China weist USA-Vorwürfe über Zwangsarbeit als erfunden zurück

China hat die USA am Freitag scharf kritisiert und die Vorwürfe bezüglich "Zwangsarbeit" als erfunden zurückgewiesen. Der Sprecher des chinesischen Außenministeriums, Guo Jiakun, betonte die Notwendigkeit eines diplomatischen Dialogs und der Transparenz in den Beziehungen zwischen beiden Ländern.
Die US-Vorwürfe sind Teil einer Reihe von politischen Spannungen, die die Handelsbeziehungen zwischen China und den USA belasten. Laut Berichten hat das Büro des US-Handelsbeauftragten Untersuchungen zu den sogenannten "unfairen ausländischen Praktiken" von rund sechzig Volkswirtschaften eingeleitet, zu denen auch China gehört.
Guo erläuterte, dass China alle einseitigen Zollmaßnahmen ablehnt und dass Handelskriege nicht im Interesse beider Nationen seien. Diese Differenzen sollten auf Basis von Gleichheit, Respekt und gegenseitigem Nutzen bewältigt werden.

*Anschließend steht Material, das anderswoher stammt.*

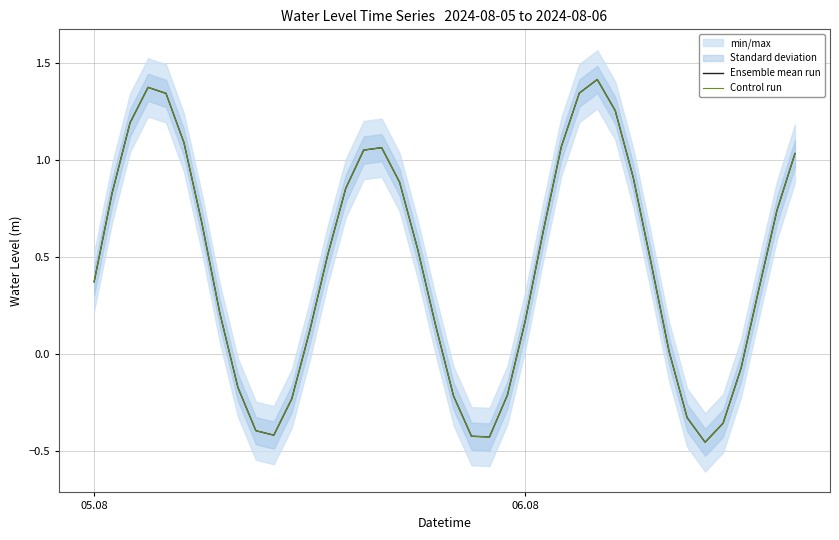

True or false: Control run and Ensemble mean run cross at least once.

False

Im Rahmen dieser Auseinandersetzung lehnte Guo auch die Bezeichnung von "Zwangsarbeit" als ein Mittel ab, das von der US-Seite für politische Manipulationen genutzt werde. Dies, so die chinesische Regierung, sei eine unbegründete Behauptung, die nicht als rechtfertigendes Argument in Diskussionen dienen sollte.
Die Haltung Chinas spiegelt eine klare Strategie wider, die darauf abzielt, die wirtschaftlichen und handelspolitischen Differenzen mit den USA durch konstruktive Gespräche zu lösen. Die zunehmenden Spannungen zwischen den beiden größten Volkswirtschaften der Welt haben Auswirkungen auf den internationalen Handel und die globale Wirtschaft.